Dans les années 50, le premier ministre Duplessis s'opposait au désir du gouvernement fédéral de financer les universités, au nom d'un grand principe : le respect des compétences provinciales, qui servait aussi à masquer son obscurantisme.

Dans les années 50, le premier ministre Duplessis s'opposait au désir du gouvernement fédéral de financer les universités, au nom d'un grand principe : le respect des compétences provinciales, qui servait aussi à masquer son obscurantisme.

En 2010, c'est le même scénario qui se produit. Les universités sont l'otage d'un autre débat idéologique. Cette fois-ci, un mouvement d'opposition à une hausse des droits de scolarité au nom d'un autre grand principe : l'accès à l'éducation supérieure. Le résultat est le même, l'étranglement financier de nos universités.

Dans cette croisade contre la hausse des droits de scolarité, on retrouve la même indifférence à l'université, à son succès, à son rayonnement. Pensez-vous vraiment que la CSN et la FTQ, qui ont fait front commun avec les associations étudiantes, sont vraiment préoccupés par l'avenir de l'éducation supérieure? Il s'agit tout simplement de la même vieille bataille gauche-droite qui se déplace sur un autre front, avec les universités comme otages.

L'enjeu que soulève ce débat est réel. L'accès à l'université pour tous est un enjeu fondamental. Il faut prendre tous les moyens pour que les jeunes de milieux moins favorisés puissent faire des études universitaires. Mais la façon dont on fait un lien entre les droits de scolarité et l'accessibilité relève de la fraude intellectuelle, et trahit une conception simpliste et dégénérée de la justice sociale.

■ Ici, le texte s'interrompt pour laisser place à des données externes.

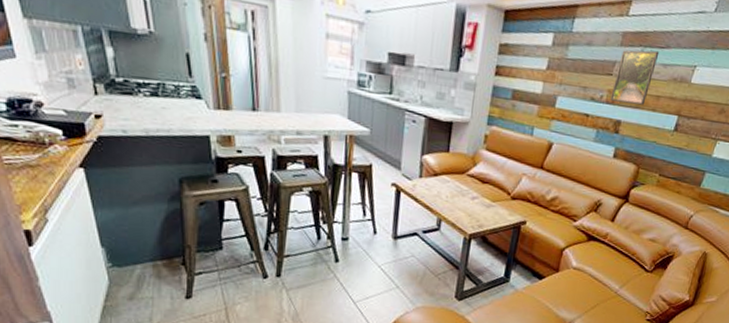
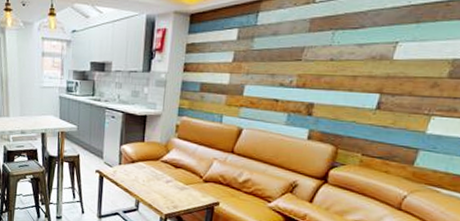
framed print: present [610,50,660,105] -> none [300,32,353,86]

Commençons par le commencement. Le système actuel n'est pas juste. Les jeunes de milieux moins favorisés sont sous-représentés. Ceux qui sont issus des 20% des familles les plus pauvres ne comptent que pour 4% de la clientèle universitaire. Le déséquilibre est criant. Et cela mène à plusieurs conclusions.

Premièrement, la quasi-gratuité dont a longtemps joui le Québec, et maintenant des droits beaucoup plus bas que dans les autres provinces, 2200$ contre 5300$, n'ont pas permis d'ouvrir davantage les portes de l'université à ces jeunes qu'ailleurs au Canada.

Deuxièmement, cela rappelle que leur principal obstacle à leur entrée à l'université n'est pas financier, il est social : milieu familial peu ouvert à l'éducation, résultats scolaires, décrochage. Pour corriger le déséquilibre, il faut intervenir tôt, bien avant le cégep.

Troisièmement, l'expérience canadienne fournit une preuve par l'absurde. Malgré une hausse importante des droits, la croissance des inscriptions a été plus élevée qu'au Québec et le taux de fréquentation universitaire n'est pas plus bas qu'au Québec. L'argument de la barrière à l'entrée ne se vérifie pas.

Quatrièmement, la majorité des étudiants sont issus des classes moyennes. Un grand nombre d'entre eux ont les moyens de payer leurs études: 61% des étudiants ne font même pas appel au programme de prêts et bourses. Maintenir les droits de scolarité à de bas niveaux, c'est d'abord un cadeau à bien des familles qui n'en ont pas vraiment besoin. Belle distorsion des principes de justice sociale.

Cinquièmement, il est vrai que pour un jeune sans moyens, une hausse des droits de scolarité peut être un obstacle. Mais on peut éliminer cette barrière en aidant ceux qui en ont besoin. Par des prêts plus généreux et des bourses, par une modulation des droits selon les facultés pour exiger plus de ceux qui auront de forts revenus, comme les médecins, par des mécanismes de remboursement des prêts qui tiennent compte du salaire.

Sixièmement, si l'université sert la société, elle sert énormément les étudiants eux-mêmes, qui chômeront moins et gagneront plus. Au plan des principes, il n'est pas anormal que les étudiants, et leurs parents contribuent davantage à un processus qui les enrichira.

Mais tous ces arguments ne suffiront pas. Parce que le débat ne porte pas sur les faits, il porte sur un dogme. C'est difficile de se battre contre un dogme. Il faut plus que de la logique, il faut du leadership.